教訓、三十一。以前と違う自分を把握すべし。 5
後で大笑いされていたとは知らないシークは、結局、その添削された恋文をそのまま出されていた。
実は、手紙が届いた婚約者のアミラは(シークが任務の前に勝手に婚約を破棄していったが、一族郎党を上げて親族会議も開かれて大騒ぎになった後、破棄されていなかったので、シークの家に出入りしていた。)シークからの変な手紙に困惑し、シークの母のケイレに相談した。
母のケイレも困惑。そして、シークと年の近い息子達を呼んで相談した。弟達も考え込み、熱心にその恋文について考えるところとなったのだった。
実家でいろいろと自分のことで、様々な騒動が巻き起こっているとは知らず、シークは熱心に体力を戻すことに専念した。
少し、風邪を引いてしまったが、治れば出発の許可が出るだろう。薬の作用もあって、じきに眠ってしまった。
その晩。シークが深く眠っている頃、久しぶりに屋敷で騒動が起こっていた。
まず、若様の部屋に何者かが侵入し、夕食を摂っている間に、部屋を荒らされていた。
それが収まった後、入浴中に異臭が漂う騒動が起きた。護衛していたシークの部下達も、具合が悪くなった。気分が悪くなり吐き気をもよおした。頭痛を促す香が風呂焚きの釜に投げ込まれてそうなったらしい。というか、そんな香が混じっていると知らずに焚いたと言う方が正しい。
ご丁寧に、薪の一本一本の木の隙間に差し込まれていたのだ。わざわざ薪を割って隙間を作り、その間に差し込むしか方法がない。割れてしまい、縄でぐるぐる縛ってある物もあった。使用人達は、何だこれはと思いつつも、そのまま燃やしてしまったのだ。
若様がびっくりしてみんなを心配し、ベリー医師は呼び出されてその場で処置して回った。サグも異変に若様につきっきりになった。もちろん、フォーリもその場にいる。ベイル達もみんなつきっきりで、若様の護衛に当たった。「一体、何だったんだ、これは?何が目的だったのか?」
フォーリが呟いた。
「何だか、陽動作戦のような…。」
ベイルも言い、ほぼ同時にそこにいた面々は気がついた。一斉に青ざめる。
「まずい…!ヴァドサ隊長が一人だ!今、風邪引いたから薬の作用で眠っている…!」
「一応、ウィットとスーガとオスターはいますが…!」
ベイルはベリー医師に続いて言いながら、駆け出そうとして留まった。何人かにすぐに医務室に行くように指示する。すでにサグが一番に走って行った。続いてベリー医師、親衛隊の面々も続く。
医務室に行くと、モナとウィットが戦った末に、やられて両手両足を縛られ、猿ぐつわを噛まされて倒れていた。モナの意識はないが、ウィットの意識はあった。額から血を流している。医務室には戦った後が残っていて、めちゃくちゃになっていた。窓や扉は開け放たれていて、寝台にシークの姿はなかった。
サグはシークの姿がないことを確認した途端、急いで窓から出て行った。
ベリー医師の手伝いに来ていた医師達も、シークが落ち着いたので、三日ほど前に帰っていたのである。
ウィットの猿ぐつわをほどいた途端、リタ語で何か罵った。
「馬鹿、サリカタ語で言え!時間がないんだぞ!隊長はどこだ?」
先輩のロモルに叱られ、ウィットは慌ててサリカタ語で言い直した。慌ててサリカタ語で言ったつもりだったらしい。

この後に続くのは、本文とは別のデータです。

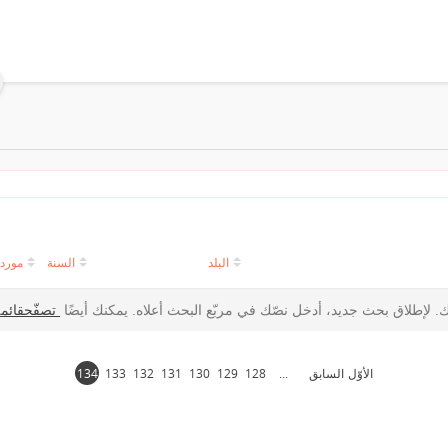
البلد
السنة
مورد
ثك. لإطلاق بحث جديد، أدخل نصّك في مربّع البحث أعلاه. يمكنك أيضًا
تصفّحقائمة
الأوّل
السابق
...
128
129
130
131
132
133
134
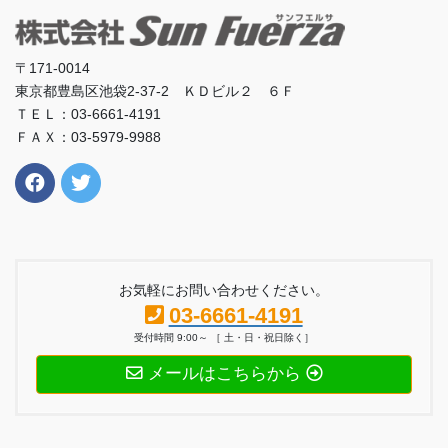
〒171-0014
東京都豊島区池袋2-37-2 ＫＤビル２ ６Ｆ
ＴＥＬ：03-6661-4191
ＦＡＸ：03-5979-9988
お気軽にお問い合わせください。
03-6661-4191
受付時間 9:00～ ［ 土・日・祝日除く］
メールはこちらから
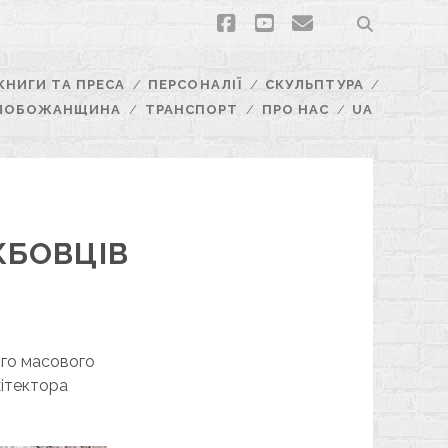
facebook
youtube
email
КНИГИ ТА ПРЕСА
ПЕРСОНАЛІЇ
СКУЛЬПТУРА
ЛОБОЖАНЩИНА
ТРАНСПОРТ
ПРО НАС
UA
ЖБОВЦІВ
ого масового
хітектора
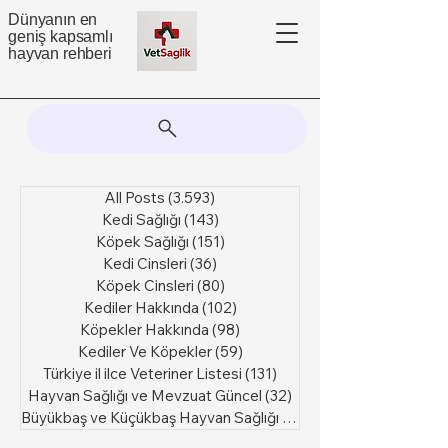
Dünyanın en
geniş kapsamlı
hayvan rehberi
All Posts
(3.593)
3.593 yazı
Kedi Sağlığı
(143)
143 yazı
Köpek Sağlığı
(151)
151 yazı
Kedi Cinsleri
(36)
36 yazı
Köpek Cinsleri
(80)
80 yazı
Kediler Hakkında
(102)
102 yazı
Köpekler Hakkında
(98)
98 yazı
Kediler Ve Köpekler
(59)
59 yazı
Türkiye il ilce Veteriner Listesi
(131)
131 yazı
Hayvan Sağlığı ve Mevzuat Güncel
(32)
32 yazı
Büyükbaş ve Küçükbaş Hayvan Sağlığı
(6)
6 yazı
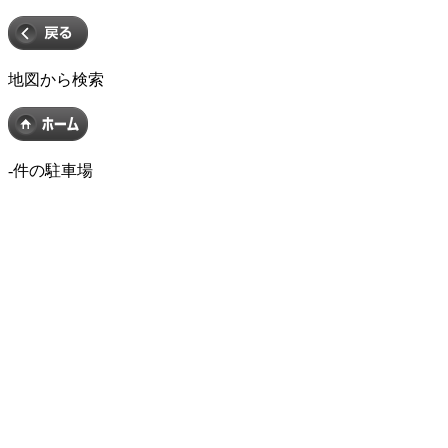
地図から検索
-
件の駐車場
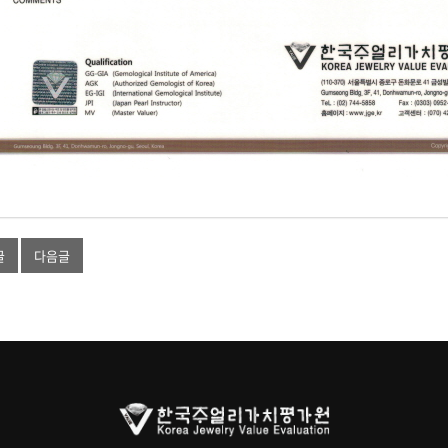
글
다음글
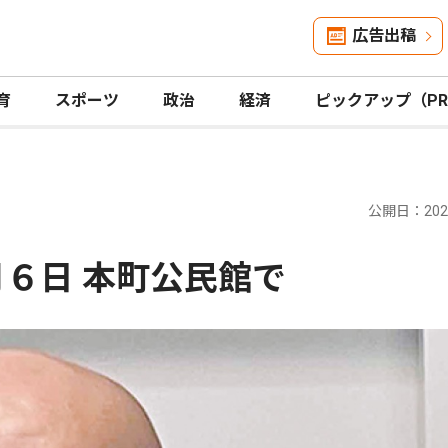
広告出稿
育
スポーツ
政治
経済
ピックアップ（P
公開日：2026
月６日 本町公民館で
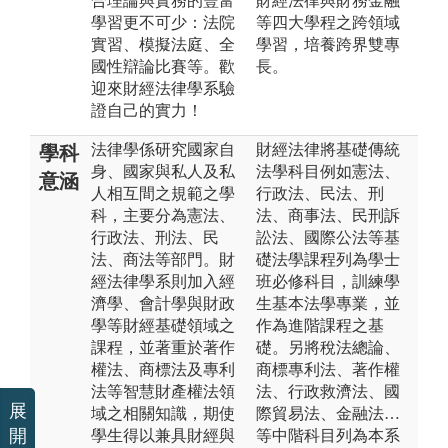
合理論與實務的豐富
財經法律與財務金融
學習更不可少：法院
等四大學程之跨領域
實習、模擬法庭、全
學習，培養跨界雙專
國性辯論比賽等。歡
長。
迎來財經法律學系驗
證自己的實力！
法律學係研究國家自
財經法律將基礎傳統
學科
身、國家與私人及私
法學科目例如憲法、
意涵
人相互間之規範之學
行政法、民法、刑
科，主要分為憲法、
法、商事法、民刑訴
行政法、刑法、民
訟法、國際公法等基
法、商法等部門。財
礎法學課程列為學士
經法律學系則加入經
班必修科目，訓練學
濟學、會計學與財政
生基本法學專業，並
學等財經基礎領域之
作為進階課程之基
課程，並著重於著作
礎。另將稅法總論、
權法、商標法及專利
商標專利法、著作權
法等智慧財產權法領
法、行政救濟法、國
展
域之相關知識，期使
際貿易法、金融法…
開
學生得以兼具財經與
等中階科目列為本系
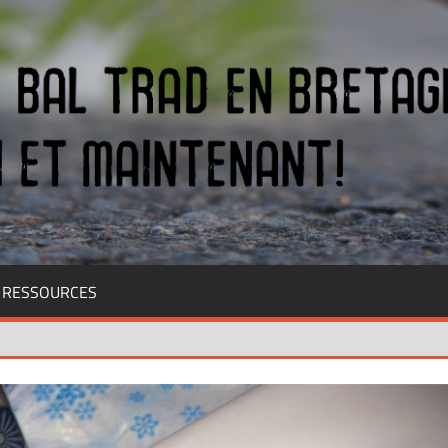
RESSOURCES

「…えっと、そこに紙が落ちてるはずだ…!攫えって、マウダが来て、隊長を攫っていった!ついでに若そうだからって、オスターも連れて行った!」
みんな一瞬、何を言われたのか、理解できなかった。
「…マウダだって?」
マウダは伝説的な人攫い集団だ。お金を払いさえすれば、大人子供に関わらず、どんな人でも攫うという。一度、マウダに攫われたら二度と戻ってこないのだ。足取りも途絶え、見つけることができないと言われている。一瞬、思考が停止したものの、ロモルはすぐに床を灯りで照らし、その紙を見つけた。マウダが人攫いする時に必ず残していく紙だ。
「…本当にマウダだ。」
「見せて!」
ベリー医師はロモルから、紙を奪い取って観察すると、急いで命じた。
「早くフォーリと若様を連れてきて。本物なら取り返せる…!」
全く意味が分からなかったが、ベリー医師の指令なので、急いでロモルは足の速い隊員に指示する。